To do ▸
The data below holds a line containing "thumb mcp: (102, 131)" and a line containing "middle mcp: (146, 140)"; please quote exactly those two lines and every line between them, and nothing else.

[Saved data entries]
──────
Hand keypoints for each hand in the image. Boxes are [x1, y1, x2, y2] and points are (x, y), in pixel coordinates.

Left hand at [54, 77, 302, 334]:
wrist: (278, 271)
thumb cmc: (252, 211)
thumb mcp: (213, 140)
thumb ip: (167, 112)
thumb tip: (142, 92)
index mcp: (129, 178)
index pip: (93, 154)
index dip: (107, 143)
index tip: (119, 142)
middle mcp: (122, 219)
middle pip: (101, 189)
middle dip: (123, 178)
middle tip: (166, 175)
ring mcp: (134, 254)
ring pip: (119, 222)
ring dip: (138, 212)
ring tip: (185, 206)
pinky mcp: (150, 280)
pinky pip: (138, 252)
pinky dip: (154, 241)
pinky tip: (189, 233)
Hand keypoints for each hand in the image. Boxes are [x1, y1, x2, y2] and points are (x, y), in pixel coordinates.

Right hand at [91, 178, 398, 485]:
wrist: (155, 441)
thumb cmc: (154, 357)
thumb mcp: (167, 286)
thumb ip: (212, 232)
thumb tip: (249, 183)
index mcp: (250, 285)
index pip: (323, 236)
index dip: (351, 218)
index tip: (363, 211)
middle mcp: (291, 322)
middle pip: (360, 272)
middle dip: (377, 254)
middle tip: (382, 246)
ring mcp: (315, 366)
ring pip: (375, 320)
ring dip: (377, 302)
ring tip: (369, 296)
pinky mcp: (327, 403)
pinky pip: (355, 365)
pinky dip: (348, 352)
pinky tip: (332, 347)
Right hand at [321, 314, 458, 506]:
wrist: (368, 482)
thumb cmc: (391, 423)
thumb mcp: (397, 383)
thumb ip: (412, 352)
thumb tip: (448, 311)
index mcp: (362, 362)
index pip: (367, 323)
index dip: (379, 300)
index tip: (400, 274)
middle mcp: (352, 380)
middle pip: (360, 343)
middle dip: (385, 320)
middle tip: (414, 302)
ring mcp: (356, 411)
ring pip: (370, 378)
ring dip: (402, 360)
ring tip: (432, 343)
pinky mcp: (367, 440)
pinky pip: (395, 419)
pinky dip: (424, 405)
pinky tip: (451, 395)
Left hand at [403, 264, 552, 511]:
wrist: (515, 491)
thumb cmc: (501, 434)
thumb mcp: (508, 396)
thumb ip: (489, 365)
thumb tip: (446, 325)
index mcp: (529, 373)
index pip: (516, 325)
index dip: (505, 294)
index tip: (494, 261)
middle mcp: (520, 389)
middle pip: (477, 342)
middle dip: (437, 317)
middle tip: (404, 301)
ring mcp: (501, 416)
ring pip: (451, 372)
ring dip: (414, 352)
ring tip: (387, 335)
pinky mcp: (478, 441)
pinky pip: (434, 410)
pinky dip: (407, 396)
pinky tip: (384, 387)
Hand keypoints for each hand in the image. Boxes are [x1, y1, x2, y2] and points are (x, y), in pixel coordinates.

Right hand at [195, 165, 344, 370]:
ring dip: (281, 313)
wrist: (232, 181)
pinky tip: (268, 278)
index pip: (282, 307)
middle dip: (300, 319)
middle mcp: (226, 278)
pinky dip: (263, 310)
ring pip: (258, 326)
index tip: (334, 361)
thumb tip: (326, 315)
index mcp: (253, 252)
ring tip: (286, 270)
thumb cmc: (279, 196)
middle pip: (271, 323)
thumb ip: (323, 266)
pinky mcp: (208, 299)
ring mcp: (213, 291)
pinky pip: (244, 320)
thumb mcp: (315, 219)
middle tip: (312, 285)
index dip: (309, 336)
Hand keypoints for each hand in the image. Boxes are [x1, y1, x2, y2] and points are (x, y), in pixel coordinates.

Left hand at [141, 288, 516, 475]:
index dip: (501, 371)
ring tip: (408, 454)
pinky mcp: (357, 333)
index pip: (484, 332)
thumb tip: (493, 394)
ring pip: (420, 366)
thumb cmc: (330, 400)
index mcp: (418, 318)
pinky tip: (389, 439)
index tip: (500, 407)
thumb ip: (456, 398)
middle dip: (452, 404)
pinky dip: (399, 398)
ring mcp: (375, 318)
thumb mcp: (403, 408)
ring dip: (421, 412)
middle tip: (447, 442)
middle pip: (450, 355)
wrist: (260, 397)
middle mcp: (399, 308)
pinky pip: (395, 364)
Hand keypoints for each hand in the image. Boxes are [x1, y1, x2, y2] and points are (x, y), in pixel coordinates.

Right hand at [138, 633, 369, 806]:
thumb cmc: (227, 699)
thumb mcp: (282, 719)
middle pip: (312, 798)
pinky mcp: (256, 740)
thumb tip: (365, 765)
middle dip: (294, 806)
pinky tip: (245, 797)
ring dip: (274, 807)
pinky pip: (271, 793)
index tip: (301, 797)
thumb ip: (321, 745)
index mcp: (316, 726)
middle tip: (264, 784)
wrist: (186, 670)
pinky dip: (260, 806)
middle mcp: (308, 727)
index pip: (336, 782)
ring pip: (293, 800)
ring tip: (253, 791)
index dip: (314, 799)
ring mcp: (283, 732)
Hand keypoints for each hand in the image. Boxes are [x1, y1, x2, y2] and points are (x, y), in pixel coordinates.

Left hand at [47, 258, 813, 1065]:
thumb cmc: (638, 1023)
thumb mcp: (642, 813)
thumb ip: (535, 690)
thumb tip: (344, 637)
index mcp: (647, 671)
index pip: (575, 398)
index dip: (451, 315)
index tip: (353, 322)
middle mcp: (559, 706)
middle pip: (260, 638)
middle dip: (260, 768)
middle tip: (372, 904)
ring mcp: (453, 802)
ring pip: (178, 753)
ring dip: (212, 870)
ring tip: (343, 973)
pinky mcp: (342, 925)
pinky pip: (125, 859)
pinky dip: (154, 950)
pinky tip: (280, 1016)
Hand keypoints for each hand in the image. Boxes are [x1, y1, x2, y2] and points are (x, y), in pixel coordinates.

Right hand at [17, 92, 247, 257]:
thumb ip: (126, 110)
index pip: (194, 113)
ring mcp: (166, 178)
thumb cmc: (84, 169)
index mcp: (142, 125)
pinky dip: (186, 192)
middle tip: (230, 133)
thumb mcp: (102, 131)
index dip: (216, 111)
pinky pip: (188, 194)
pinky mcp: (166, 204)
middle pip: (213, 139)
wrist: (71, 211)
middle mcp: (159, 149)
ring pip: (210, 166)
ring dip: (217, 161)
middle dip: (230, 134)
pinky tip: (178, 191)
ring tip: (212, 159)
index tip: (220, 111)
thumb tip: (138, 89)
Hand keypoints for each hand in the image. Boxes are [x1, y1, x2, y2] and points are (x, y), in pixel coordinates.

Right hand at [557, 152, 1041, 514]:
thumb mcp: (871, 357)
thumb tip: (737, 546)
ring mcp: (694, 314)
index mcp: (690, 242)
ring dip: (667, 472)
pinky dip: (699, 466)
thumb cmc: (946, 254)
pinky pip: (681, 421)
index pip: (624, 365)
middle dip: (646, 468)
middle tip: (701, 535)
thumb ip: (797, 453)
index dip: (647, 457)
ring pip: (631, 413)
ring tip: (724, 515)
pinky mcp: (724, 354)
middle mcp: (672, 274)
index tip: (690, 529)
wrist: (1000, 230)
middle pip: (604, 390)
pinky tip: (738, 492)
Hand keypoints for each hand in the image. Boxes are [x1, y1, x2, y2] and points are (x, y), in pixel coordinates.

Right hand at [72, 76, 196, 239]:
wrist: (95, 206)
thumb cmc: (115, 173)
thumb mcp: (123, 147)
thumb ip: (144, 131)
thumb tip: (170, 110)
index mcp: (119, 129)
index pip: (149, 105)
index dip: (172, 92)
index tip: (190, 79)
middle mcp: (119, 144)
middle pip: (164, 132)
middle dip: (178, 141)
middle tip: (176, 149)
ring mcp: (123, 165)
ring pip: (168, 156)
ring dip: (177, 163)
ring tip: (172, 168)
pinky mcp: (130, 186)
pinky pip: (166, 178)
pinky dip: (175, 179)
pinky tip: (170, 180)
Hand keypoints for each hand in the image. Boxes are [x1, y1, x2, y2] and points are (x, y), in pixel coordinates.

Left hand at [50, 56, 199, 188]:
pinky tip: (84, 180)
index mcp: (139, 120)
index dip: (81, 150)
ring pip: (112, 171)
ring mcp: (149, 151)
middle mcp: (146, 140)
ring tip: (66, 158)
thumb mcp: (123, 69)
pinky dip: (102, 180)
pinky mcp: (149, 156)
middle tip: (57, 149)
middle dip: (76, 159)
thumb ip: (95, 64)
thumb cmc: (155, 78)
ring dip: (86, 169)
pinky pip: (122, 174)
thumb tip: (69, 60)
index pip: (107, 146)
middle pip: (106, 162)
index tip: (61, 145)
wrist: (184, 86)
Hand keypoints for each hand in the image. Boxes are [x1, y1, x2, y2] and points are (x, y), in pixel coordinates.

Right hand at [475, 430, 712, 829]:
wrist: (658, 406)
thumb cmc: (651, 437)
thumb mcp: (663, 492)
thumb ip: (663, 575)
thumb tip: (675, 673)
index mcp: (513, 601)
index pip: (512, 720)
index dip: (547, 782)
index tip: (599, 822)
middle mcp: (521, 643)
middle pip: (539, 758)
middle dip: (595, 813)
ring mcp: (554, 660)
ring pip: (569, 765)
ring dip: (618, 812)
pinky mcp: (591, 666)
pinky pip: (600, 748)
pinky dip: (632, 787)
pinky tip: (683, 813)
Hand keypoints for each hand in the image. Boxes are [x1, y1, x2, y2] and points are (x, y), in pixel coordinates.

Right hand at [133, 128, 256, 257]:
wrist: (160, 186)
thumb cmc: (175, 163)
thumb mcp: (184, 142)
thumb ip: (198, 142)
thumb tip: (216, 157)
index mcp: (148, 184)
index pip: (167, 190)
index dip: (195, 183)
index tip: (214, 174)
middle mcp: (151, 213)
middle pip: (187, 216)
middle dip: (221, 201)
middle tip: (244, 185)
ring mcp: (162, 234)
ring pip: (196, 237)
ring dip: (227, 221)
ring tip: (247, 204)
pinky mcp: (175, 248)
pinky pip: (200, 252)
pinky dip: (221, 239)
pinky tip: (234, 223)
──────
Reply ▸
thumb mcp: (102, 131)
index dip: (216, 111)
pinky pip: (188, 194)
pinky mcp: (166, 204)
middle pip: (213, 139)
wrist: (71, 211)
middle mcp: (159, 149)
ring pip: (210, 166)
ring dip: (217, 161)
middle dip: (230, 134)
pinky tip: (178, 191)
ring tip: (212, 159)
index tip: (220, 111)
thumb tip: (138, 89)
Hand keypoints for each hand in the image. Boxes are [x1, y1, x2, y2] and points are (x, y), in pixel coordinates.

Right hand at [557, 152, 1041, 514]:
thumb mcp: (871, 357)
thumb tip: (737, 546)
ring mcp: (694, 314)
index mcp: (690, 242)
ring dip: (667, 472)
pinky dip: (699, 466)
thumb cmc: (946, 254)
pinky pip: (681, 421)
index pip: (624, 365)
middle dip: (646, 468)
middle tip: (701, 535)
thumb ip: (797, 453)
index dip: (647, 457)
ring pip: (631, 413)
ring tip: (724, 515)
pinky mcp: (724, 354)
middle mcp: (672, 274)
index tip: (690, 529)
wrist: (1000, 230)
middle pip: (604, 390)
pinky tip: (738, 492)
Hand keypoints for each hand in the image. Boxes are [x1, y1, x2, y2] and points are (x, y), in pixel coordinates.

Right hand at [72, 76, 196, 239]:
wrist: (95, 206)
thumb cmc: (115, 173)
thumb mcp: (123, 147)
thumb ip: (144, 131)
thumb tip: (170, 110)
index mcp: (119, 129)
index pip: (149, 105)
index dip: (172, 92)
index tip: (190, 79)
middle mcp: (119, 144)
middle pip: (164, 132)
middle dip: (178, 141)
middle tip: (176, 149)
ring mcp: (123, 165)
ring pip: (168, 156)
ring dip: (177, 163)
ring tip: (172, 168)
pinky mcp: (130, 186)
pinky pip: (166, 178)
pinky dip: (175, 179)
pinky tip: (170, 180)
Hand keypoints for each hand in the image. Boxes are [x1, y1, x2, y2] and points are (x, y), in pixel coordinates.

Left hand at [50, 56, 199, 188]:
pinky tip: (84, 180)
index mcp: (139, 120)
index dip: (81, 150)
ring pip: (112, 171)
ring mcp: (149, 151)
middle mcp: (146, 140)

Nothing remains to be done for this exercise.